I ordered the two grateful boys back into the pool. They pulled up their swimming trunks and, without the slightest hesitation, jumped into the welcoming icy cold water to soothe their fiery buttocks. With a short sharp whistle from their Master, the class lesson recommenced.

I was aware of the lingering hush amongst the boys as I maintained my ever vigilant presence, slowly walking around the pool observing that all conduct was fully in order. Even within the next ten minutes I had occasion to order a boy from the water and spank his buttocks hard several times over his wet trunks before ordering him to jump back in and rejoin his class there to assume a more orderly and obedient manner.

Finally I joined the boys in the changing rooms as they dried off after their lesson. I noticed a distinct nervousness as they each took down their trunks in my presence, for they know of my reputation for impromptu exemplary spanking, which I will administer once or twice each day in school corridors, classrooms and even the dining hall, for offences such as talking loudly, lack of attention, carelessness, running, etc. I noticed that one boy had by his clothes brown shoes rather than the regulation black shoes required under school rules. Rather than discuss the matter with him I applied my hand to his damp cold bare buttocks, in the hardest, finest tradition.

This is the way forward I am certain. The era of namby pamby molly coddling of modern day boy must give way once again to the hardship and rigours of traditional education. The short sharp shock of corporal correction, administered with enthusiasm to the well bared buttocks of wayward pupil by firm commanding headmaster is the only basis for the sound education of errant youth, and the only sure foundation upon which to build their futures.

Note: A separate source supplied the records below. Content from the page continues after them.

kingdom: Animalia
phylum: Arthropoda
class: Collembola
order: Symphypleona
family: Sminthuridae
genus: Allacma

Now in my school office at the end of this most satisfactory day, I pour myself a very small, very dry, British sherry, and reflect finally upon the unheated swimming pool. I cannot help but consider it a particularly fine addition to the school, and one by which I may be remembered by future generations. I am somewhat concerned however that, perhaps, upon reflection, the plastic-glass roof was mistake, maybe introducing the element of unnecessary warmth ? As I look up I am somewhat minded to hope that this unnecessary liberal appendage, this decorative frill, may be blown clean away in the forecast gales, and that next Monday morning I may have occasion to give energetic and sound corporal instruction to boys in the infinitely satisfying context of the bracing, traditional, British outdoors.